▸ YOUR GOAL
Pictures are not part of the copy. Write out exactly the lines from the line with "เพราะถ้าฉันไม่ได้รับการตรวจสอบนี้เมื่อฉันทําสิ่งต่าง ๆ อาจ" through the end of the entries below.
*** Opening of DATA PROVIDED ***
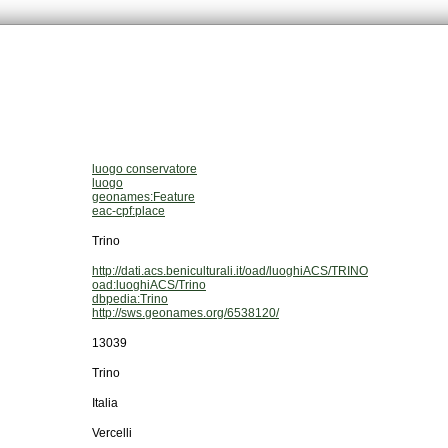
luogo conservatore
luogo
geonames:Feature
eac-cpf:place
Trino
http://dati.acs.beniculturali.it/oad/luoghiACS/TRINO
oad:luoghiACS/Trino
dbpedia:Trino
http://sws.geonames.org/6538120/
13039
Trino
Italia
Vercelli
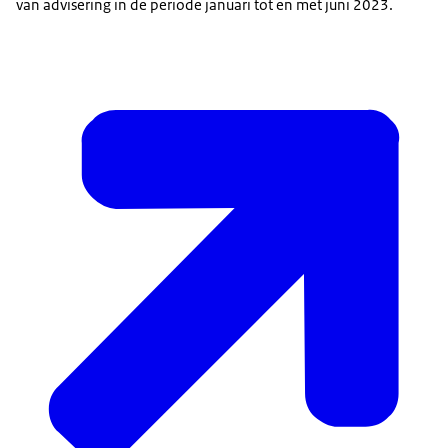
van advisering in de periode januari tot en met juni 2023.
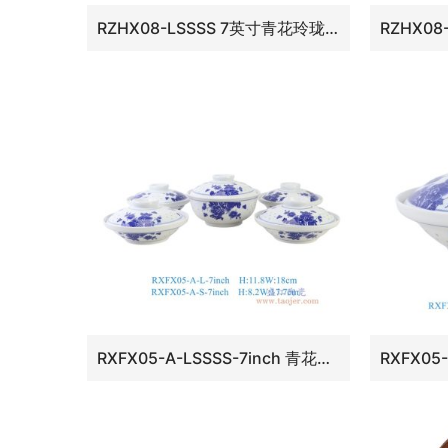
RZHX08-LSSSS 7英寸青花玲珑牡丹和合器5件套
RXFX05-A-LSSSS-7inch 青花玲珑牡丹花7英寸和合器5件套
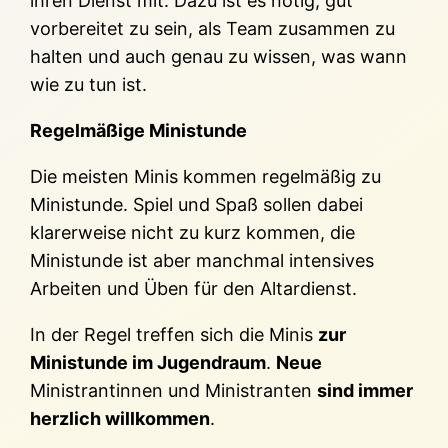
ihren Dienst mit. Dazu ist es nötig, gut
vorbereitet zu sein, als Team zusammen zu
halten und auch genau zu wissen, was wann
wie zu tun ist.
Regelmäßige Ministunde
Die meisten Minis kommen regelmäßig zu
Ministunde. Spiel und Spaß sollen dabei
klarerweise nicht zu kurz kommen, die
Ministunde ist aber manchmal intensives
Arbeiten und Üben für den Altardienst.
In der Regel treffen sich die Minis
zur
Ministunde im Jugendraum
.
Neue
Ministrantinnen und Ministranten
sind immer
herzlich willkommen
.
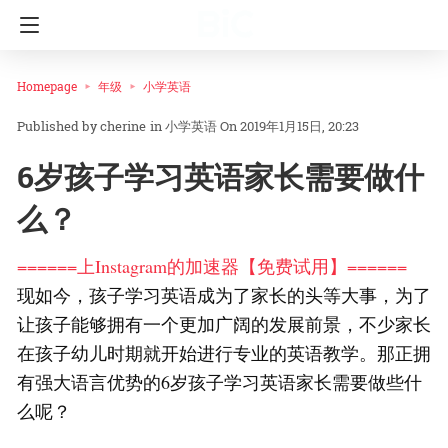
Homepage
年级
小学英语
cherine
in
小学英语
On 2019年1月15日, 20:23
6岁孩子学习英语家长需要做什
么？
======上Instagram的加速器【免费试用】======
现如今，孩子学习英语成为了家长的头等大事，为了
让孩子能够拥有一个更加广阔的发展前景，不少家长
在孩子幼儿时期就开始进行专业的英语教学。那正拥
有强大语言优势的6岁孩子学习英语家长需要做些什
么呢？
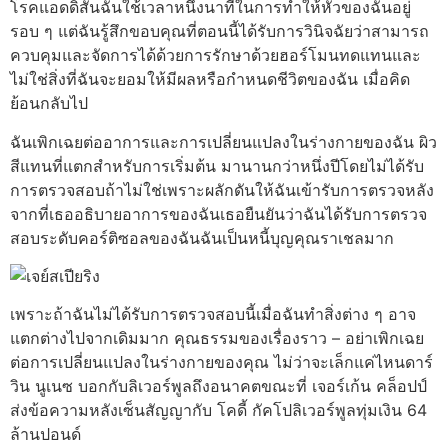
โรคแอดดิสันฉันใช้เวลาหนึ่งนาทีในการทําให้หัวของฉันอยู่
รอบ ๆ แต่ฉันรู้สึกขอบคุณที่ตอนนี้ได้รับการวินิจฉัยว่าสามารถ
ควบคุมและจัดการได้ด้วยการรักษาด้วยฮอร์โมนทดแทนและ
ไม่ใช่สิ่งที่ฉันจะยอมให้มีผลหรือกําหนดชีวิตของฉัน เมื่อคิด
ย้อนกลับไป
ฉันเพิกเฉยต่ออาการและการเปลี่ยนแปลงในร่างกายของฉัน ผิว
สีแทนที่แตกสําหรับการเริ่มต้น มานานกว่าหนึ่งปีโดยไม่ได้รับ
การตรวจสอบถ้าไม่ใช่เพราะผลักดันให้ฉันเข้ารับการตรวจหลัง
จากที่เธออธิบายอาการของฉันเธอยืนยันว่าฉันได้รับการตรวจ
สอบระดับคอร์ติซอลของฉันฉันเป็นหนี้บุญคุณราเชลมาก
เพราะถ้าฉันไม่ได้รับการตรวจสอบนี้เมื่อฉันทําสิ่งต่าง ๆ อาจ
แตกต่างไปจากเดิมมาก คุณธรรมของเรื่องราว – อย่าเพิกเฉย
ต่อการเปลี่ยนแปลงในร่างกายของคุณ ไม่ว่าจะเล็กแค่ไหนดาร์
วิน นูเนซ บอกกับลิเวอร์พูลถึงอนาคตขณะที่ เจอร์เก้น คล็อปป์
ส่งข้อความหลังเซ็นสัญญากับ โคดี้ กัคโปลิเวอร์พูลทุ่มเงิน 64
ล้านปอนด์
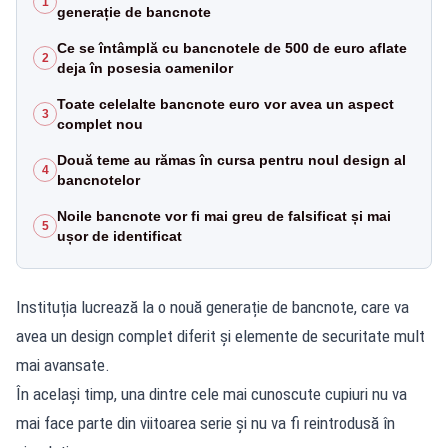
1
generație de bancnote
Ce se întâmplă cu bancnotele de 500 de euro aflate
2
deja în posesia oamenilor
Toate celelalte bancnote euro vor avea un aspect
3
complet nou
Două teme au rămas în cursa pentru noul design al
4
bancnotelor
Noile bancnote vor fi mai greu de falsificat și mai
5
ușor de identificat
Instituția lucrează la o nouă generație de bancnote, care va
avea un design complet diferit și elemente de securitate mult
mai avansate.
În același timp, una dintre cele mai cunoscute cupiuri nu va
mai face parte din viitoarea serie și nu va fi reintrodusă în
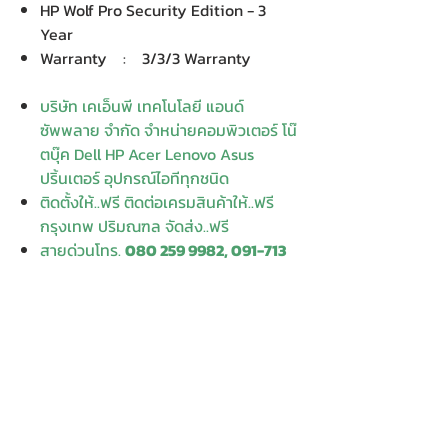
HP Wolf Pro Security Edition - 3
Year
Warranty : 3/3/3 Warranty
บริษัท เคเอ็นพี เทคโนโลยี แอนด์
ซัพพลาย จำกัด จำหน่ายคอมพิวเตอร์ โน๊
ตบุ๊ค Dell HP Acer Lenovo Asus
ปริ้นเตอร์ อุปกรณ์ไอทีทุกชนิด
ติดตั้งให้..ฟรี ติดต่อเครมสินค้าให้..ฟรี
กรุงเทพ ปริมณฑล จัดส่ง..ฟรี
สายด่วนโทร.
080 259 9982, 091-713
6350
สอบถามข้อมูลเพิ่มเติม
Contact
*** Close of DATA PROVIDED ***
▸ ANSWER BOX
เพราะถ้าฉันไม่ได้รับการตรวจสอบนี้เมื่อฉันทําสิ่งต่าง ๆ อาจ
แตกต่างไปจากเดิมมาก คุณธรรมของเรื่องราว – อย่าเพิกเฉย
ต่อการเปลี่ยนแปลงในร่างกายของคุณ ไม่ว่าจะเล็กแค่ไหนดาร์
วิน นูเนซ บอกกับลิเวอร์พูลถึงอนาคตขณะที่ เจอร์เก้น คล็อปป์
ส่งข้อความหลังเซ็นสัญญากับ โคดี้ กัคโปลิเวอร์พูลทุ่มเงิน 64
ล้านปอนด์
1
generație de bancnote
Ce se întâmplă cu bancnotele de 500 de euro aflate
2
deja în posesia oamenilor
Toate celelalte bancnote euro vor avea un aspect
3
complet nou
Două teme au rămas în cursa pentru noul design al
4
bancnotelor
Noile bancnote vor fi mai greu de falsificat și mai
5
ușor de identificat
Instituția lucrează la o nouă generație de bancnote, care va
avea un design complet diferit și elemente de securitate mult
mai avansate.
În același timp, una dintre cele mai cunoscute cupiuri nu va
mai face parte din viitoarea serie și nu va fi reintrodusă în
HP Wolf Pro Security Edition - 3
Year
Warranty : 3/3/3 Warranty
บริษัท เคเอ็นพี เทคโนโลยี แอนด์
ซัพพลาย จำกัด จำหน่ายคอมพิวเตอร์ โน๊
ตบุ๊ค Dell HP Acer Lenovo Asus
ปริ้นเตอร์ อุปกรณ์ไอทีทุกชนิด
ติดตั้งให้..ฟรี ติดต่อเครมสินค้าให้..ฟรี
กรุงเทพ ปริมณฑล จัดส่ง..ฟรี
สายด่วนโทร.
080 259 9982, 091-713
6350
สอบถามข้อมูลเพิ่มเติม
Contact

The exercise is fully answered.